*INSTRUCTIONS TO FOLLOW:* Repeat verbatim, and only, the lines of the data below, beginning at the line that contains "ring tip: (409, 419)" and stopping after the line that contains "pinky tip: (568, 379)".

*PROVIDED RECORDS:*

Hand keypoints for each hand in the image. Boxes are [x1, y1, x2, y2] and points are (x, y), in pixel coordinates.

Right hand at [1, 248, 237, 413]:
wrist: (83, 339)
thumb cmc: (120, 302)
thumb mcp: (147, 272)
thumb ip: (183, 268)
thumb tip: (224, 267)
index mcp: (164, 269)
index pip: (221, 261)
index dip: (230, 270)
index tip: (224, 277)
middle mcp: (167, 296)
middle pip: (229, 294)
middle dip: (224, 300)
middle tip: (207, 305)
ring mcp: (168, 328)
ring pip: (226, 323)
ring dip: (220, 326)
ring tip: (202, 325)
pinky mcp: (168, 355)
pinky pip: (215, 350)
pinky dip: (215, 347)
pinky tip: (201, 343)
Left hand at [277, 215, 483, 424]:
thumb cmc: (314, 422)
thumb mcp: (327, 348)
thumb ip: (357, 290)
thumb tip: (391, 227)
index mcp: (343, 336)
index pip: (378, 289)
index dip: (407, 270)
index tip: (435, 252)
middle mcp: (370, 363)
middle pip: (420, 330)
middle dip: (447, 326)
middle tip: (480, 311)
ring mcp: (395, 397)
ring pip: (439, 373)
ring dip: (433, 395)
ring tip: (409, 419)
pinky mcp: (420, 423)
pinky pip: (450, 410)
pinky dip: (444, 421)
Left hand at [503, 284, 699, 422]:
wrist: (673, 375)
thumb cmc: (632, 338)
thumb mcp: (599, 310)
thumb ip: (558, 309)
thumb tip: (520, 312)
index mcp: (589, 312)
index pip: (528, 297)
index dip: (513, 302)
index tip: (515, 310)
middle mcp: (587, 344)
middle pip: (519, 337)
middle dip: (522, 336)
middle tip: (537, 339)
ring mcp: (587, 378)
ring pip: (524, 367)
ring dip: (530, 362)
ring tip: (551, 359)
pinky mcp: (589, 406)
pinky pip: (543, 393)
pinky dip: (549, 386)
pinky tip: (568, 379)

--

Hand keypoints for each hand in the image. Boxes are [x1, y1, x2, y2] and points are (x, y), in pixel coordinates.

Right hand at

*SOLUTION TO THIS EXERCISE:*
ring tip: (409, 419)
pinky mcp: (420, 423)
pinky pip: (450, 410)
pinky dip: (444, 421)
Left hand at [503, 284, 699, 422]:
wrist: (673, 375)
thumb cmc: (632, 338)
thumb mcp: (599, 310)
thumb ip: (558, 309)
thumb tip: (520, 312)
index mcp: (589, 312)
index pip: (528, 297)
index dip: (513, 302)
index tip: (515, 310)
middle mcp: (587, 344)
middle pip: (519, 337)
middle dip: (522, 336)
middle tip: (537, 339)
ring mcp: (587, 378)
ring pip: (524, 367)
ring dip: (530, 362)
ring tip: (551, 359)
pinky mcp: (589, 406)
pinky pip: (543, 393)
pinky dip: (549, 386)
pinky tip: (568, 379)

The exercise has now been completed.